Artist’s statement -
I’m a first generation Indian New Zealander. My parents are from India. Here I am, in the middle of two cultures. Standing on the centre line that divides the cultures, not really belonging to either.
I was born in a potato patch. Or near enough to one. My parents grew potatoes. Rows and endless rows of them. In rich volcanic soil, on the hill of the Kohekohe tree. That’s what the Maori people called it. Pukekohe. That’s where my roots are. But hey! I’m an Indian.

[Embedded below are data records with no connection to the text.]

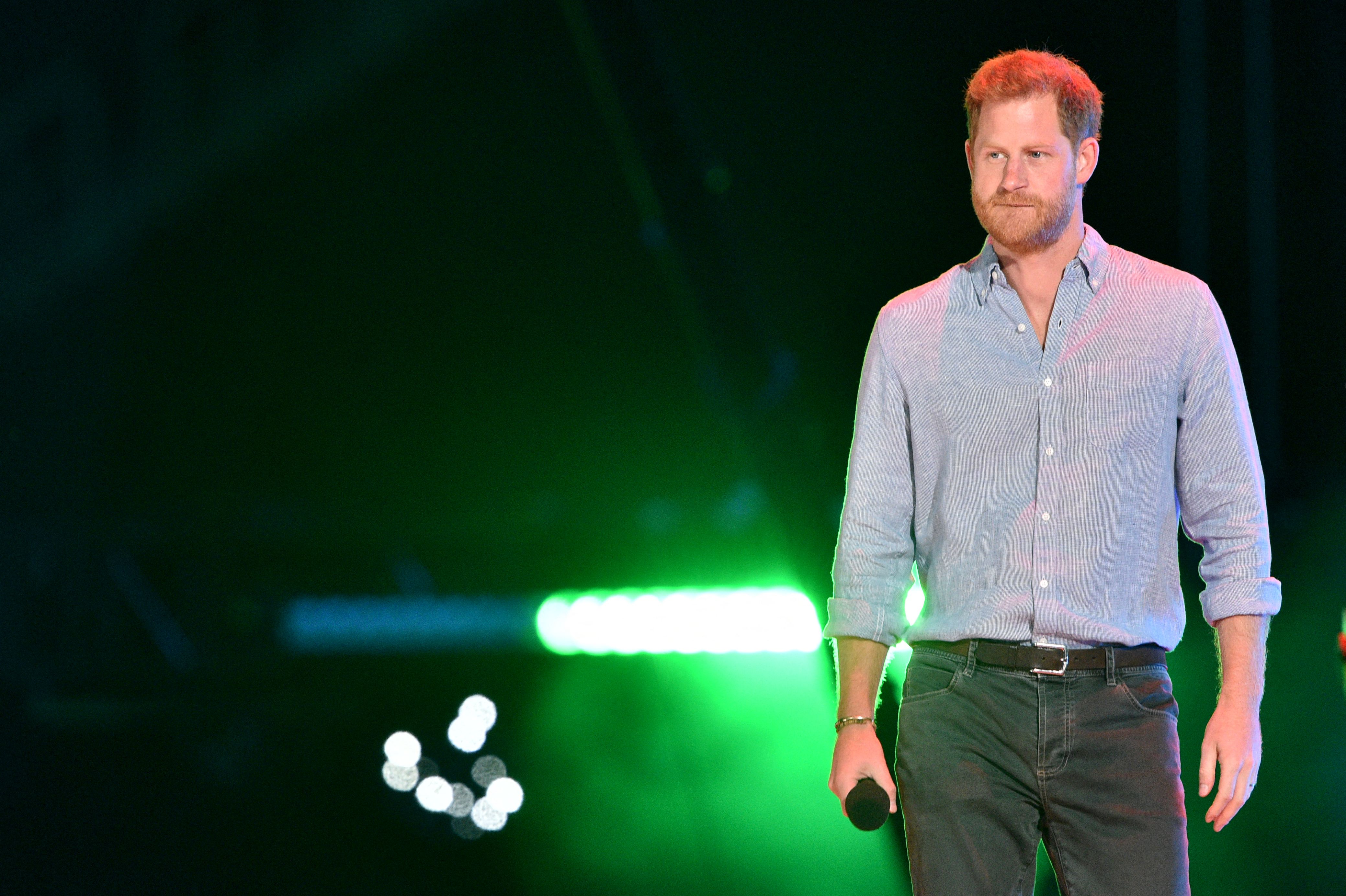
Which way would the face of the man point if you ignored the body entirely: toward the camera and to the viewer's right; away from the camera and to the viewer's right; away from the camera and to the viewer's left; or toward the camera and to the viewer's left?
toward the camera and to the viewer's left

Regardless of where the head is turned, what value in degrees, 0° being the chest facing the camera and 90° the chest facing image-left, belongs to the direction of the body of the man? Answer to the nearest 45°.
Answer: approximately 0°
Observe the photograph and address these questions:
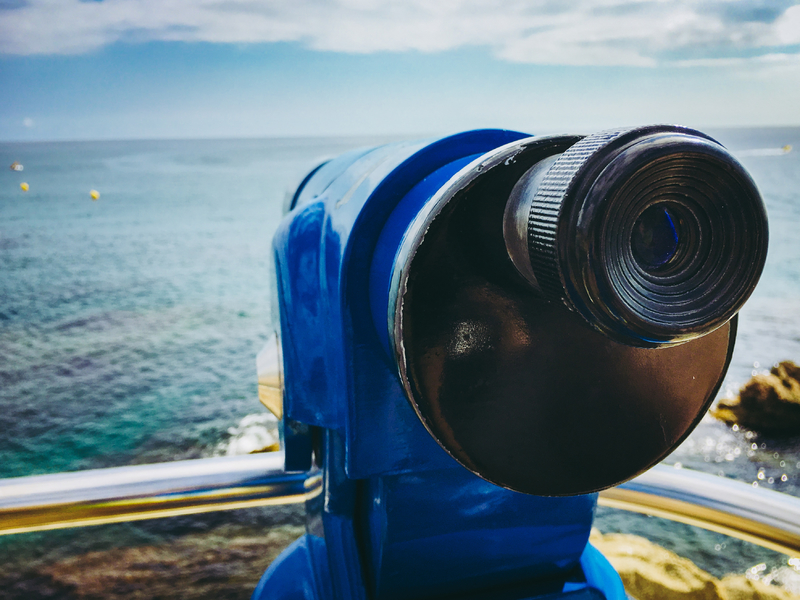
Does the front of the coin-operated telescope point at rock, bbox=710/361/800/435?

I grew up in a close-knit Indian community, in a typical 60s New Zealand town which had a typical fear of foreigners. Ingrained in the roots of the dominant, Pakeha (Western) culture at that time was the belief that all things British were best. As children we (all of us that were not Pakeha) were caught between behaving within our parent’s culture at home and having to conform to the very British, Pakeha system at school.
It was easier to fit in if you tried not to stand out. So we discarded many Indian ways to aid the process of assimilation. Although there still remains an inherent Indianness that we cannot ever lose.
However, on a recent trip to India, to find my roots, I made the discovery that New Zealand is my true home. Not India. New Zealand history is my heritage too. I had a ‘buzzy bee’ and listened to Sunday morning stories on 1ZB when I was a child. I want the Black Caps to win!
Outwardly I am brown skinned. I will never be white no matter how ‘English’ I have learnt to be. Therefore, in New Zealand, I will always be different. But even though I am brown I am not from the indigenous race of this country. Nor am I a native of India. I was born here, but I have no real place here.
So, I live on the common ground between cultures. This is the ragged line that we all (regardless of culture) live along. The place where there is a communal cultural identity that all people can identify with.